Which of the lines below contain the string "json"? Copy each one.

DATA RECORDS =>

"""

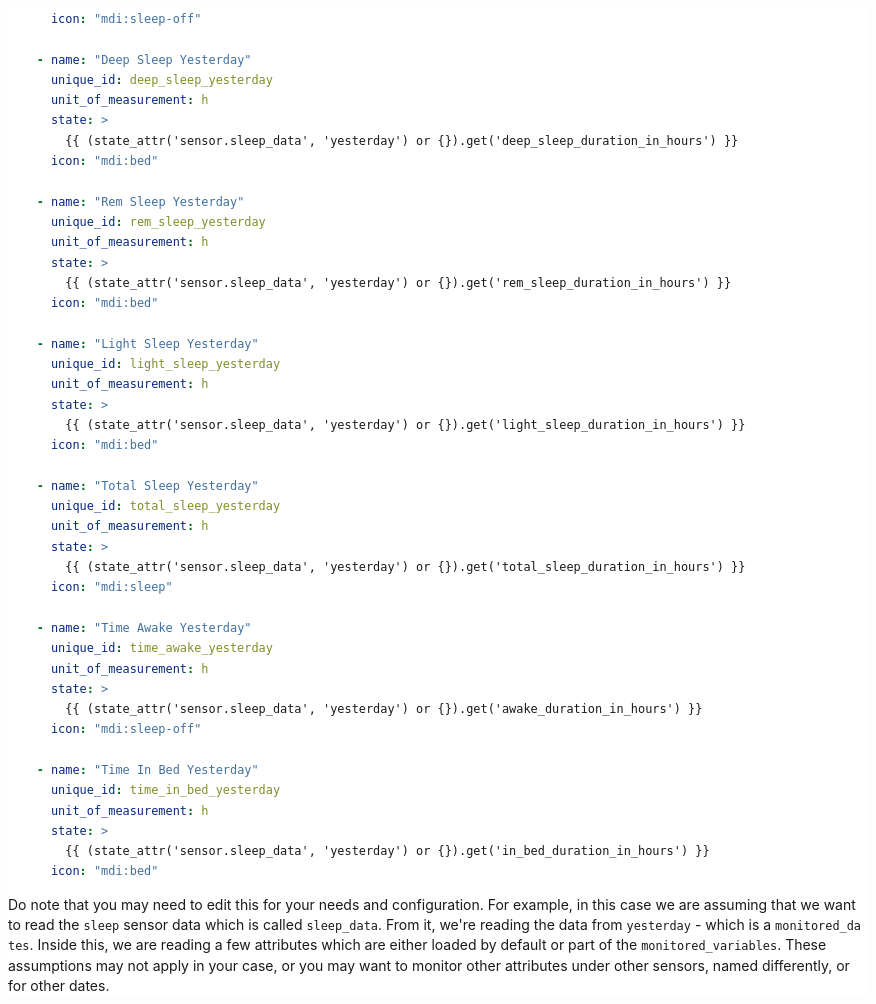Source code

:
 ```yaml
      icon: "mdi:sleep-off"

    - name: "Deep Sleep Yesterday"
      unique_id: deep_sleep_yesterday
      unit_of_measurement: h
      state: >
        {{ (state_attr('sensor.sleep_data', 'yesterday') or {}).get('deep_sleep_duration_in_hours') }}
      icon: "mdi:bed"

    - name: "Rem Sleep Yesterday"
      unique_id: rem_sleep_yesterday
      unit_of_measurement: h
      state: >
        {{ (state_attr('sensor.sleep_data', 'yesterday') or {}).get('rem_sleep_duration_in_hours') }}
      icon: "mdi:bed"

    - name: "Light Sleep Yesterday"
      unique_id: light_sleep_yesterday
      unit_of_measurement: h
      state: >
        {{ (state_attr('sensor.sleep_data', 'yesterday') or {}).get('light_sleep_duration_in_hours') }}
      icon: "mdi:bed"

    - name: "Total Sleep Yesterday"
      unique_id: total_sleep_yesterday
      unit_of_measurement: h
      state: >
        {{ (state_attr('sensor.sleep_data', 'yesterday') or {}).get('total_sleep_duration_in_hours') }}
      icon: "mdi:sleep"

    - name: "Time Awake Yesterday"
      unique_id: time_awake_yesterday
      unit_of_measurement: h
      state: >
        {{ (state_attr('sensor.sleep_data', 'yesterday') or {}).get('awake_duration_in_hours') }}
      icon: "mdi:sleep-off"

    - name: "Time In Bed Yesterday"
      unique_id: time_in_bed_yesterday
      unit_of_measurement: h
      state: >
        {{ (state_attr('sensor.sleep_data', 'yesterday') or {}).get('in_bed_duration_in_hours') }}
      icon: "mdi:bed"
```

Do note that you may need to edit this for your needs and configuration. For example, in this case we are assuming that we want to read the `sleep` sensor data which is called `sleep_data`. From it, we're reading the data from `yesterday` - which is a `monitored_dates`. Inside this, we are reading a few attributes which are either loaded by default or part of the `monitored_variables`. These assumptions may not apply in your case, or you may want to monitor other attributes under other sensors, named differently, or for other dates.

"""
"""

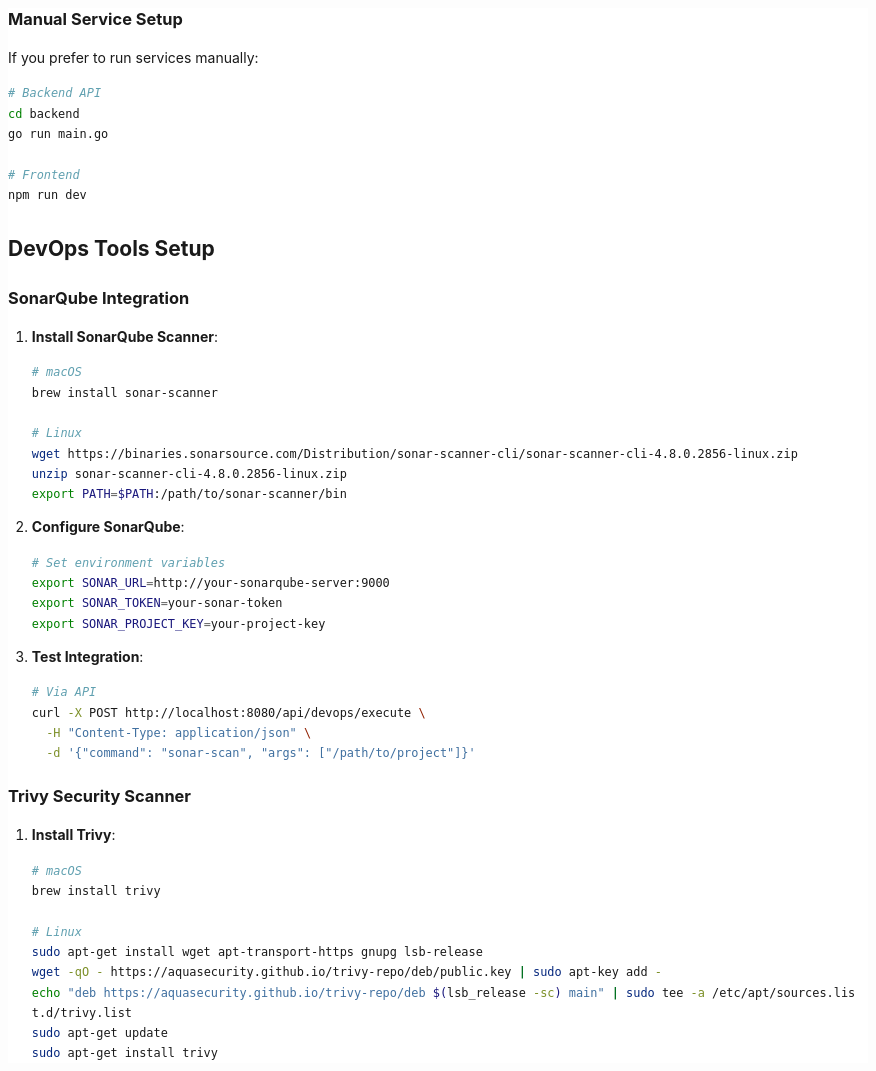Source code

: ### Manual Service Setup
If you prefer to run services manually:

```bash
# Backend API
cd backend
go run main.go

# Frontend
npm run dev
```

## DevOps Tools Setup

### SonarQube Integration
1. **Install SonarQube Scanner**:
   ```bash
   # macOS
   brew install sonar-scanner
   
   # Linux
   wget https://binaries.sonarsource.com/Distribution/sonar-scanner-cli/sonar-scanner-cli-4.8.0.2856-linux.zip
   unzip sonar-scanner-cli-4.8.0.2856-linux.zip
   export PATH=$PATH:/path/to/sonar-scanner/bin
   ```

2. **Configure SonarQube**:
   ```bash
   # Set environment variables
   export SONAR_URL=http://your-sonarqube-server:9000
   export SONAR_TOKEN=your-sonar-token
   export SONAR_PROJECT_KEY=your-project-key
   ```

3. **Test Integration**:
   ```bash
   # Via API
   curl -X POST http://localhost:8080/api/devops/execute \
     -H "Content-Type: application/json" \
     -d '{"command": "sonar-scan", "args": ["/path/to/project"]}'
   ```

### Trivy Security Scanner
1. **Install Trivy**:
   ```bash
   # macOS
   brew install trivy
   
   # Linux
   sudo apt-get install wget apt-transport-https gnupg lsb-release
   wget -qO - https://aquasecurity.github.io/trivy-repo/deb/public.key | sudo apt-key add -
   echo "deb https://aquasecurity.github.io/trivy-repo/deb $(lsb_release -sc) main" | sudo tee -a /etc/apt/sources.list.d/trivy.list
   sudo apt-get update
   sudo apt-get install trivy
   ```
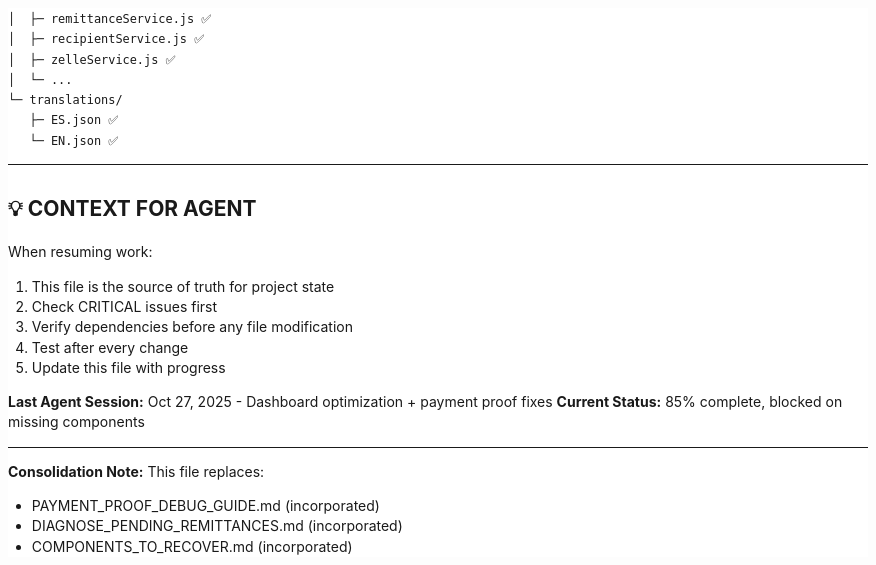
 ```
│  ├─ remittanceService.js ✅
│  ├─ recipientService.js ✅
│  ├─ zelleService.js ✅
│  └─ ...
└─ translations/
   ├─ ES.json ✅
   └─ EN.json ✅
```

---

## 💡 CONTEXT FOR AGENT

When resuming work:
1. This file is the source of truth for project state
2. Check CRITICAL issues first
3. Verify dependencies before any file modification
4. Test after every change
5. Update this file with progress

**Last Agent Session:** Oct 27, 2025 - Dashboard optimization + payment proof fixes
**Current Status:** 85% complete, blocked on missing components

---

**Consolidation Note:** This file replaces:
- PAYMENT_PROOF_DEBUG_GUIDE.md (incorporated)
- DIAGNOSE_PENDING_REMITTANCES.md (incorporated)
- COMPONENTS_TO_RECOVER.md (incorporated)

"""

ANSWER AREA =>
     -H "Content-Type: application/json" \
   ├─ ES.json ✅
   └─ EN.json ✅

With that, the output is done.